This is the companion site to the electronic textbook, Introduction to Data Science, by Jeffrey Stanton. This book provides non-technical readers with a gentle introduction to essential concepts and activities of data science. For more technical readers, the book provides explanations and code for a range of interesting applications using the open source R language for statistical computing and graphics.
This book fills a nice little niche, people getting started in data analytics. The first problem people have in learning this is they tend to learn a number of techniques, but in practice they cannot get past the step of accessing and preparing the data. This book covers this and gives good practice in it. I plan on using this as the first of two texts for the course. This book will get them started (gently) in R and accessing and processing data, then a case based data mining book where they can use what they learn here to work with larger data sets that are then analyzed in the methods that the other book goes into more depth.
This book would be for those who are just getting started and need some hand holding as they get started with the R environment as well as those who don't really know where to get started with new data sources. It is most useful for those who are starting from nearly scratch, but also for those whose education included data analysis techniques, but whose training neglected those crucial steps on how to get started and why you should be using some class of method, not just the how.
Not a bad read. A few typos, some slight hiccups with the processes detailed (you need some authorization info to pull data from Twitter and the chapter that talks about how to do this doesn't mention it at all; though this may be a feature that was implemented after the book was released). It was a textbook for a class and it was easy to follow along with and often more informative than the class material itself; as it explained how functions and syntax worked and the prof did not after the first few weeks. A good starter guide for users new to R.

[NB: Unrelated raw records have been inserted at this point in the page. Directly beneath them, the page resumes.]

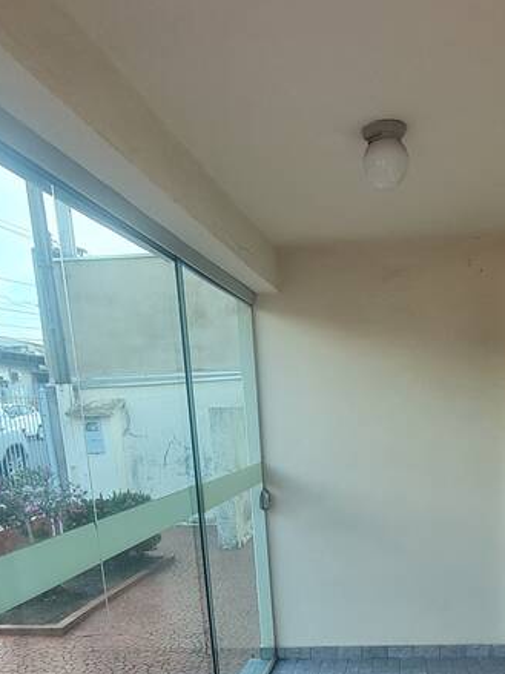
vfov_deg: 52.5
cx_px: 365
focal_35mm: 32
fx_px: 623
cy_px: 556
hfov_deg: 43.0
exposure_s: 1/120
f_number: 2.2
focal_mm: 1.74
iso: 80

This is a really good (free) introduction to R. It covers basic statistical concepts but its real focus is on how to apply those concepts in R. While going through the exercises, Twitter changed it authentication protocol and through the power of Google Search I was able to figure it out. Hopefully a new edition will walk the reader through this as it was not trivial.
Regardless, this is a good read for anyone interested in R.
This book may cover the right material, but it's not an adequate or authoritative introduction to the field of data science.
For a book about information it is poorly conceived and organized. Chapters jump from broad topics to very specific technologies. For instance, there are two separate chapters about Apache software, but not the broader context of why these tools are powerful. There are far too many quotes used as filler content and the author drifts carelessly between topics.